The above datasets can be better sampled by adjusting hyper-parameters of NearMiss and SMOTE, or other methods of sampling could be used

-----------
-----------

### SVM Classifiers applied

*SVC fails to fit on original dataset, possibly because of unbalance*

In [None]:
clf_svc0 = SVC()

clf_svc0.fit(X_under_train, y_under_train)
y_predict = clf_svc0.predict(X_test_orig)
classification_report(y_test_orig, y_predict, 'Undersampled', 'SVM')
cross_val_report(clf_svc0, X_under_train, y_under_train)

In [None]:
# %%time
# # Will take LONG Time for Training
# clf_svc1 = SVC()
# clf_svc1.fit(X_over_train, y_over_train)
# y_predict = clf_svc1.predict(X_test_orig)
# classification_report(y_test_orig, y_predict, 'Oversampled', 'SVM')
# cross_val_report(clf_svc1, X_under_train, y_under_train)

-------------
--------------------

In [None]:
clf_KNN0 = KNeighborsClassifier()
clf_KNN0.fit(X_train_orig, y_train_orig)
y_predict= clf_KNN0.predict(X_test_orig)
classification_report(y_test_orig, y_predict, 'Original', 'KNN')
cross_val_report(clf_KNN0, X_under_train, y_under_train)

-----------

In [None]:
clf_KNN1 = KNeighborsClassifier()
clf_KNN1.fit(X_under_train, y_under_train)
y_predict= clf_KNN1.predict(X_test_orig)
classification_report(y_test_orig, y_predict, 'Undersampled', 'KNN')
cross_val_report(clf_KNN1, X_under_train, y_under_train)

--------------

In [None]:
clf_KNN2 = KNeighborsClassifier()
clf_KNN2.fit(X_over_train, y_over_train)
y_predict= clf_KNN2.predict(X_test_orig)
classification_report(y_test_orig, y_predict, 'Oversampled', 'KNN')
cross_val_report(clf_KNN2, X_under_train, y_under_train)

----------
----------

### Random Forest Classifier Models

In [None]:
clf_rf0 = RandomForestClassifier()
clf_rf0.fit(X_train_orig, y_train_orig)
y_predict= clf_rf0.predict(X_test_orig)
classification_report(y_test_orig, y_predict, 'Original', 'Random Forest')
cross_val_report(clf_rf0, X_under_train, y_under_train)

-------------

In [None]:
clf_rf1 = RandomForestClassifier()
clf_rf1.fit(X_under_train, y_under_train)
y_predict= clf_rf1.predict(X_test_orig)
classification_report(y_test_orig, y_predict, 'Undersampled', 'Random Forest')
cross_val_report(clf_rf1, X_under_train, y_under_train)

-------------

In [None]:
clf_rf2 = RandomForestClassifier()

In [None]:
clf_rf2.fit(X_under_train, y_under_train)
y_predict= clf_rf2.predict(X_test_orig)
classification_report(y_test_orig, y_predict, 'Oversampled', 'Random Forest')
cross_val_report(clf_rf2, X_under_train, y_under_train)

----------
----------------

# Xgboost Models

### Changing training and testing data to DMatrix types

In [None]:
train_orig_DM = xgb.DMatrix(X_train_orig, label= y_train_orig)
train_under_DM = xgb.DMatrix(X_under_train, label= y_under_train)
train_over_DM = xgb.DMatrix(X_over_train, label= y_over_train)
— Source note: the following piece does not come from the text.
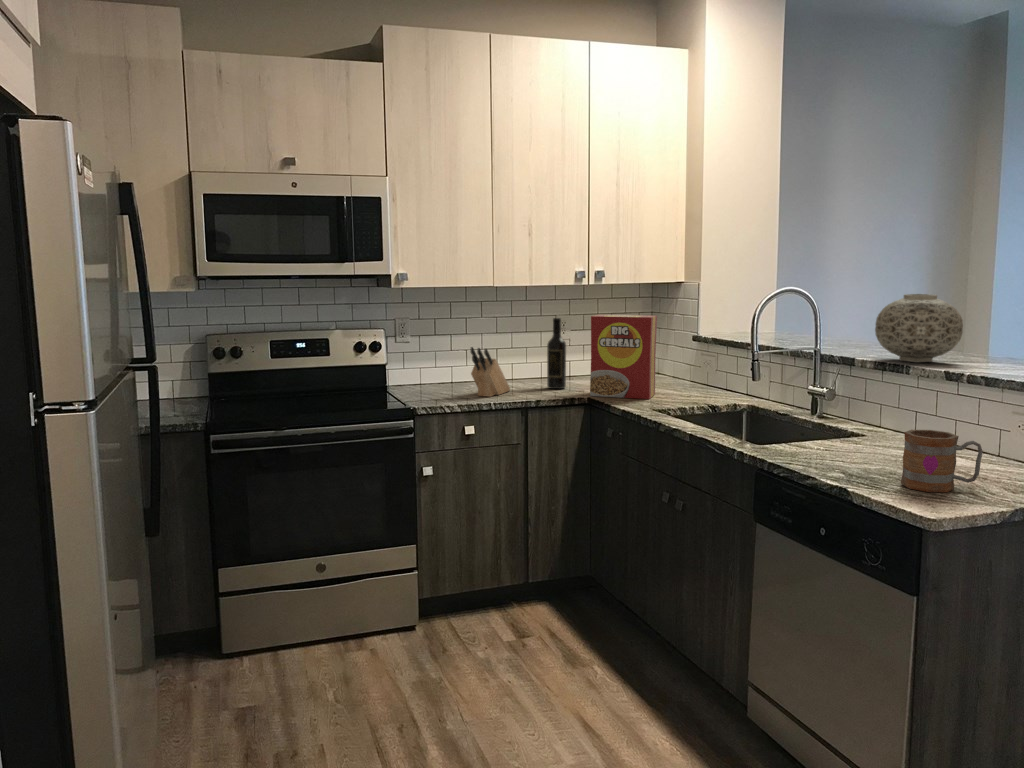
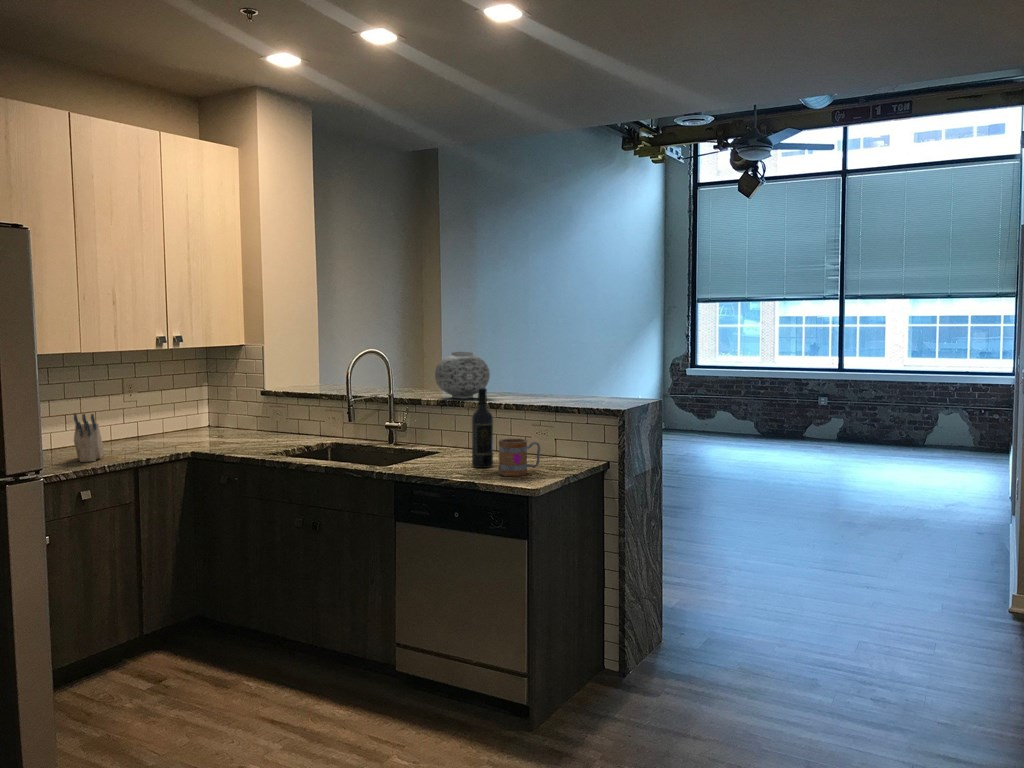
cereal box: present [590,315,657,399] -> none [190,375,249,450]
wine bottle: present [547,318,566,389] -> present [472,388,493,468]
test_DM = xgb.DMatrix(X_test_orig, label= y_test_orig)

In [None]:
param = {
    'max_depth': 5,
    'eta': 0.1,
    'objective': 'multi:softmax',
    'num_class': 3
}

epochs = 10

In [None]:
xgb_cl0 = xgb.train(param, train_orig_DM, epochs)
predictions = xgb_cl0.predict(test_DM)
classification_report(y_test_orig, predictions, 'Original', 'XgBoost')

In [None]:
xgb_cl1 = xgb.train(param, train_under_DM, epochs)
predictions = xgb_cl1.predict(test_DM)
classification_report(y_test_orig, predictions, 'Undersampled', 'XgBoost')

In [None]:
xgb_cl2 = xgb.train(param, train_over_DM, epochs)
predictions = xgb_cl2.predict(test_DM)
classification_report(y_test_orig, predictions, 'Oversampled', 'XgBoost')

-------
-------